Prozelia se met à courir en poussant des cris hysteriques. La voila donc sur une route de campagne, au clair de lune. Petit à petit elle ralentit sa course pour finalement, au bout d'une dizaine de minutes, s'arreter et reprendre son souffle. Depuis quand j'ai un souffle, se dit elle. Elle se penche au dessus d'un étang au bord du chemin et observe son reflet dans l'eau calme. Elle est couverte de sang et le liquide pourpre dégouline de son visage et tombe dans l'eau en faisant ploc.
Elle passe de l'eau sur sa figure et regarde à nouveau. Elle y voit une jolie adolescente au teint parfait, une belle chevelure brune tombe en cascade depuis ses épaules jusqu'a un décolleté défiant la gravité. Des larmes coulent de ces yeux magnifiques qui lui semblent à la fois étrangers et familiers.
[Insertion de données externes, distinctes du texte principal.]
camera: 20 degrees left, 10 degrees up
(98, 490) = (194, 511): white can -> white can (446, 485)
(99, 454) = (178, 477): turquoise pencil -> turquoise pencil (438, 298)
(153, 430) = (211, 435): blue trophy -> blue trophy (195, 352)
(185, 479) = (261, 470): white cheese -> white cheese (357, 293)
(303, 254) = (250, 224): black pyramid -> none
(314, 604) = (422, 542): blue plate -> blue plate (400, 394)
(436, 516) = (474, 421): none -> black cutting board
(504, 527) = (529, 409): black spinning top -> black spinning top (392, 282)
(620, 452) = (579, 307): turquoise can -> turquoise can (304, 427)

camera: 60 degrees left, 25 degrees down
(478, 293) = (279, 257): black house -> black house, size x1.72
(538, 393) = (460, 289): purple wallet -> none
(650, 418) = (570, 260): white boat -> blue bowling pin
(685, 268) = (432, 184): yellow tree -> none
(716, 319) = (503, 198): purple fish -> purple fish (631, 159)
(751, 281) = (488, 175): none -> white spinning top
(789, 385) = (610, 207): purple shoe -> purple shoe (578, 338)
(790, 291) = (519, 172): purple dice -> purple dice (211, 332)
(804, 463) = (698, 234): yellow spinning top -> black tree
Le liquide salé dégouline de son visage et tombe dans l'eau en faisant ploc.
La tête basse elle reprend sa route, se demandant ou elle va la mener. Elle finit par arriver à un village. Tous ses habitants sont dans les rues, souriants, et s'inclinent sur son passage. Certains l'applaudissent. Sur la place centrale se trouve un autel de pierre baigné de soleil. Divers fruits aux couleurs éclatantes sont disposés cà et la dans des paniers, tels des offrandes. Prozelia touche la pierre chaude.
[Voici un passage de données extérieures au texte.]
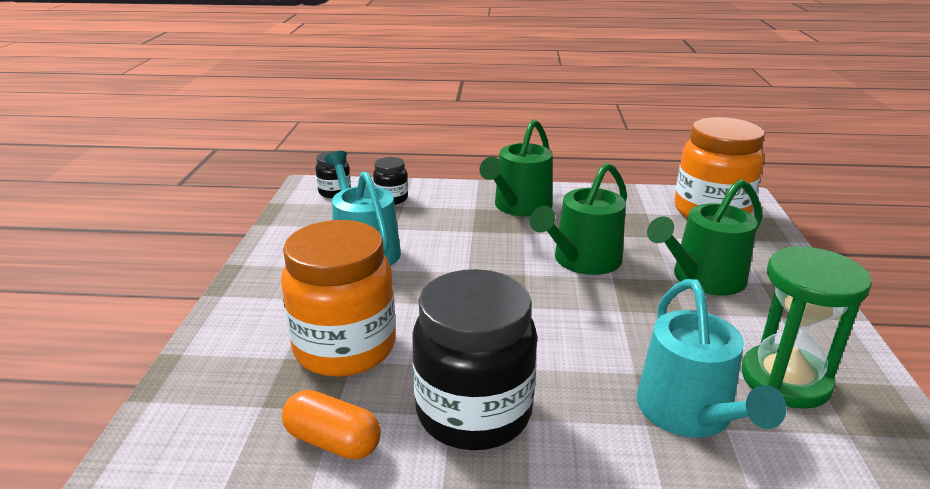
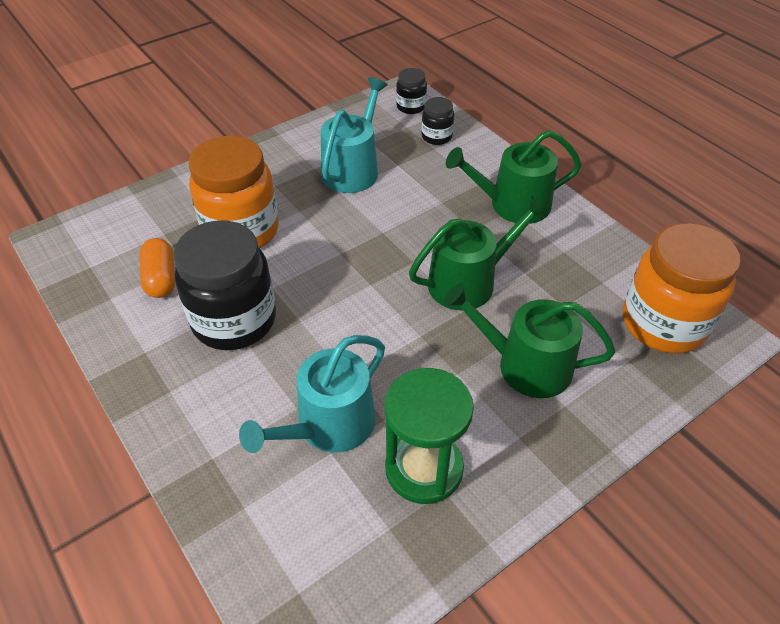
camera: 50 degrees right, 20 degrees up
(582, 260) = (469, 282): green watering can -> green watering can turned 150 degrees clockwise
Le tonnerre éclate et l'obscurité s'abat sur les lieux. Elle est à présent derrière l'autel, et face à elle une bonne centaine de squelettes grotesques sont prosternés. Un murmure glauque s'échappe de cette foule nauséabonde comme le chant d'un aliéné. Prozelia crie et supplie de la laisser tranquille. La centaine de mâchoires se mettent à grincer des dents en même temps et la démoniste se bouche les oreilles, ce qui ne change rien à ce bruit obscène. Elle prend sa tête entre ses mains décharnées et hurle à qui viendra la sauver. Pour la première fois de son existence elle demande du secours, vite, que quelqu'un la tire de la.
Oooooooooooooooooh...
Une lumière éclatante semble descendre du ciel. Une forme familière se trouve en son centre mais elle ne peut la distinguer. Elle brille de mille feux et pendant quelques instants Prozelia pense que c'est la Lumière avec un grand "L". Elle pense aussi que c'est la fin de son agonie existentielle.
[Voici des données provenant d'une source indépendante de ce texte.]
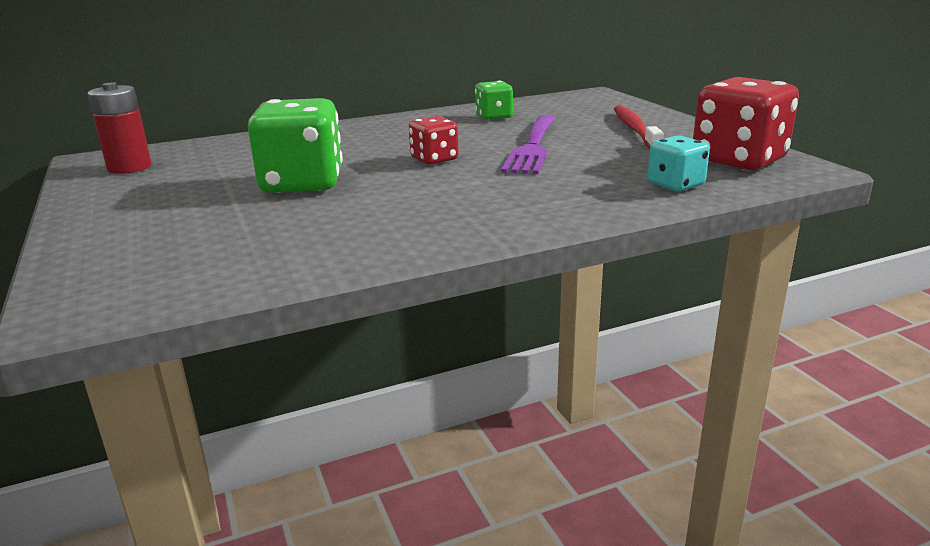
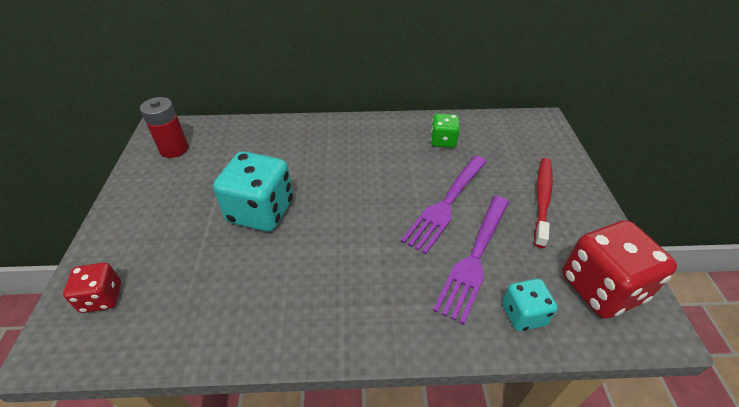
camera: 20 degrees right, 20 degrees up
(302, 183) = (261, 211): green dice -> turquoise dice
(434, 159) = (364, 202): red dice -> red dice (102, 297)
(594, 167) = (474, 257): none -> purple fork

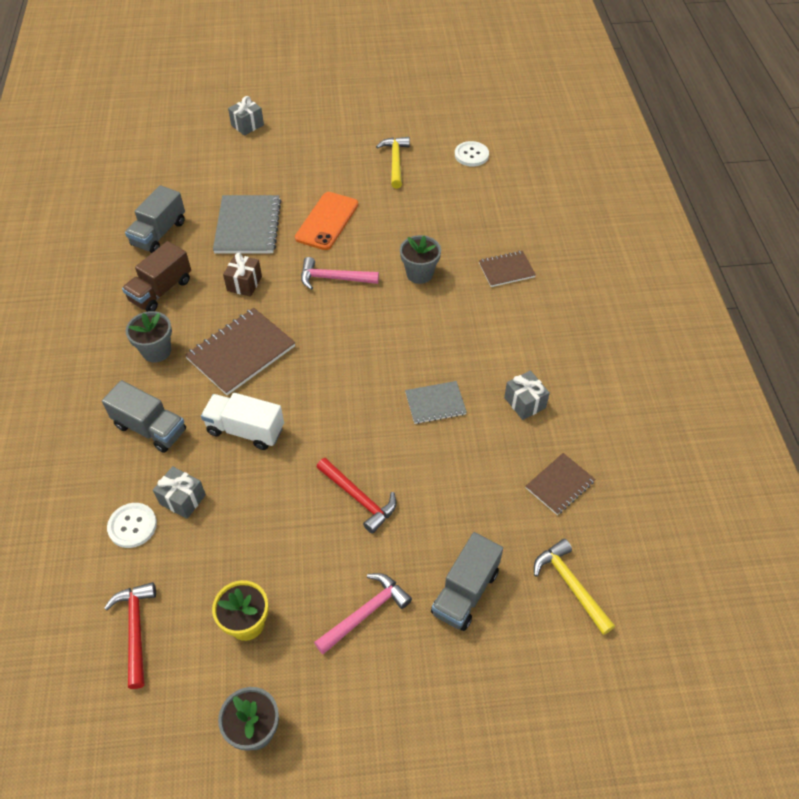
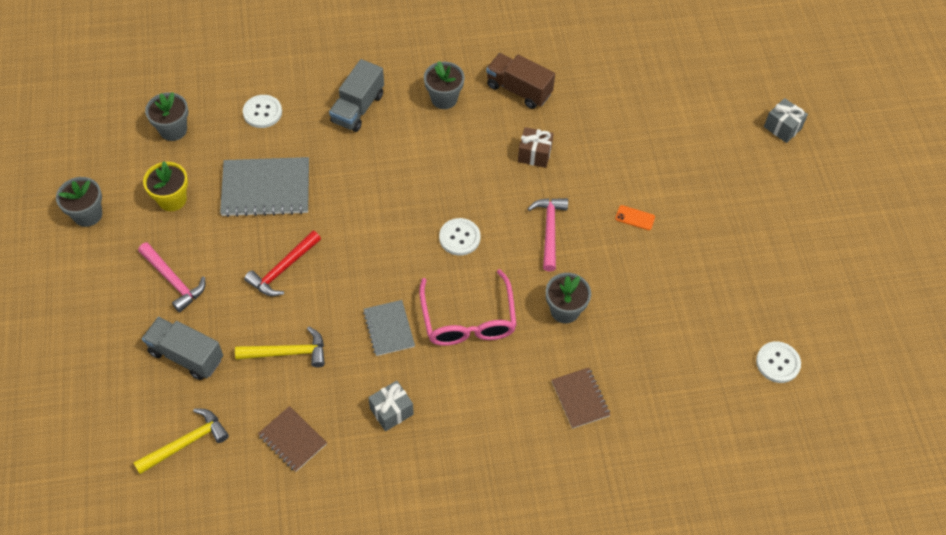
camera: 85 degrees right, 5 degrees up
(136, 630) = (173, 130): red hammer -> grey flower pot
(159, 233) = (596, 76): grey truck -> none
(182, 499) = (286, 141): grey gift -> none
(241, 353) = (445, 163): brown notebook -> none
(245, 430) = (356, 176): white truck -> none
(247, 226) = (616, 147): grey notebook -> grey notebook (266, 188)
(327, 221) = (635, 218): orange phone -> orange phone, size x0.45
(334, 344) = (459, 237): none -> white button
(395, 162) = (748, 279): yellow hammer -> yellow hammer (287, 352)
(427, 341) = (468, 320): none -> pink glasses

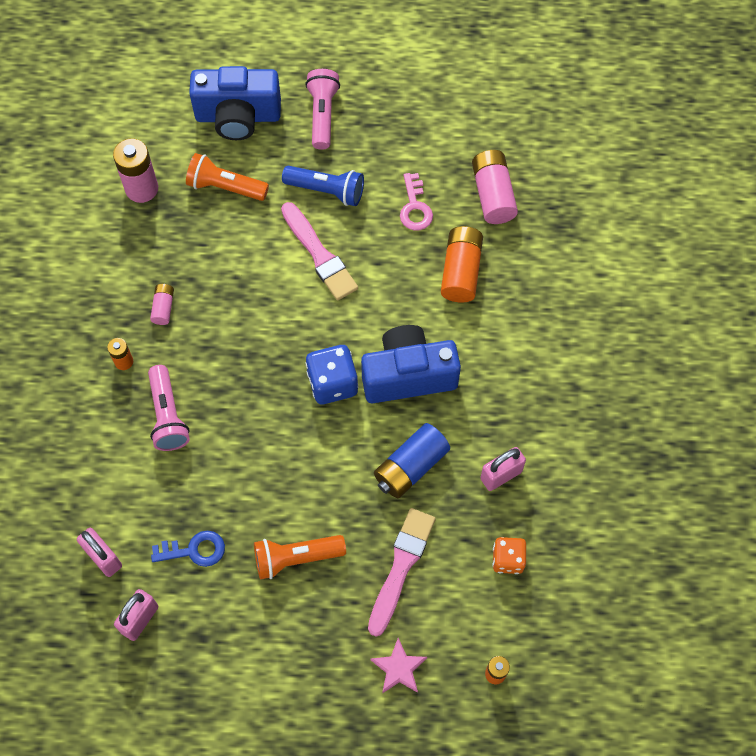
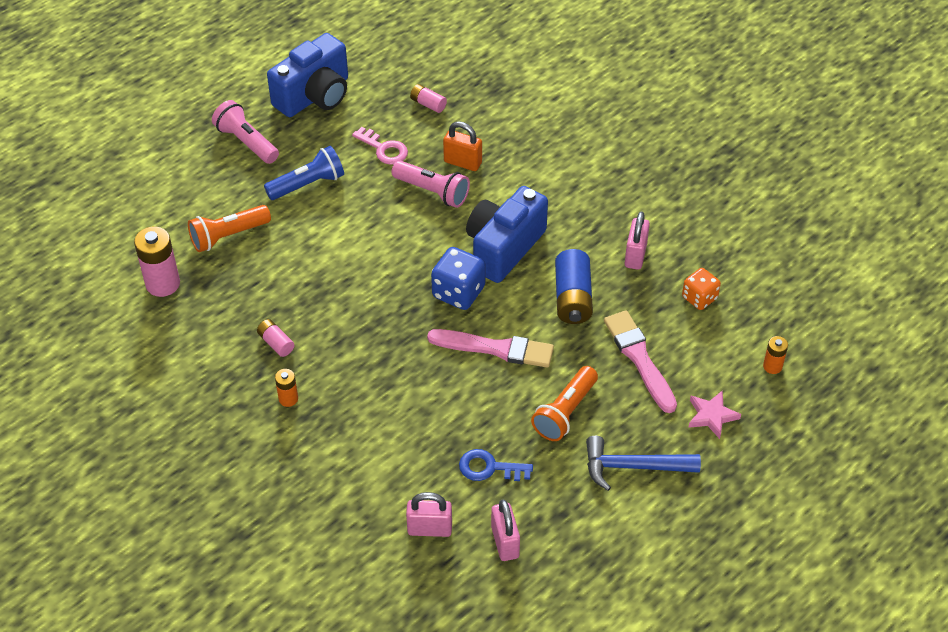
camera: 45 degrees left, 15 degrees down
(167, 416) = (365, 405): pink flashlight -> pink flashlight (432, 191)
(194, 550) = (489, 468): blue key -> blue key turned 120 degrees counterclockwise
(238, 116) = (182, 187): blue camera -> blue camera (315, 96)
(293, 651) = (633, 467): none -> blue hammer
(319, 255) = (352, 225): pink brush -> pink brush (496, 348)
(461, 271) = (462, 162): orange battery -> orange padlock
(493, 194) = (428, 104): pink battery -> pink battery, size x0.54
Les squelettes se désintègrent au fur et à mesure que la forme descend en soupirant.
Ooooooooooh...
une explosion de lumière.
Oooooh...
Une gifle monumentale mais indolore.
Oh!
Eh !
Prozi!
Oh Prozi t'es avec moi la?
Lazyal se tenait à califourchon sur sa maitresse, les yeux emplis de panique. Prozelia regarda son diablotin, le chassa du revers de la main, et prit quelques secondes pour reprendre ses esprits.
-T'étais partie loin la t'es flippante des fois !
-Qu'est ce que tu racontes encore?
-C'est la première fois que tu fais un truc pareil ! tu t'es retirée pour te reposer et méditer, comme d'hab', donc moi tu m'connais chui allé jouer avec mes ptits bonzhommes en attendant.
Elle jeta un regard aux figurines à moitié fondues qui jonchaient le sol de sa cabane.
-euh oui et donc?
-Ben tu t'es mise à hurler comme une elfette à Elwynn, yavait pas moyen de te ramener, t'as failli me zigouiller 3 fois au moins ! dit il en lui montrant 5 doigts.
-Ah? Je sais pas ce qui s'est passé.
-C'est nouveau ca? je t'avais jamais vu avoir peur de quelque chose avant. Nie pas, t'avais les j'tons ! c'est qui qui t'as fait peur que j'aille lui botter le cul?
La démoniste, a présent revenue à la réalité, regarda son serviteur droit dans les yeux.
-Lazyal, la seule personne qui me fait peur dans ce monde, c'est moi.
-J'peux te botter le cul alors?
Et les deux compères partirent dans un fou-rire libérateur.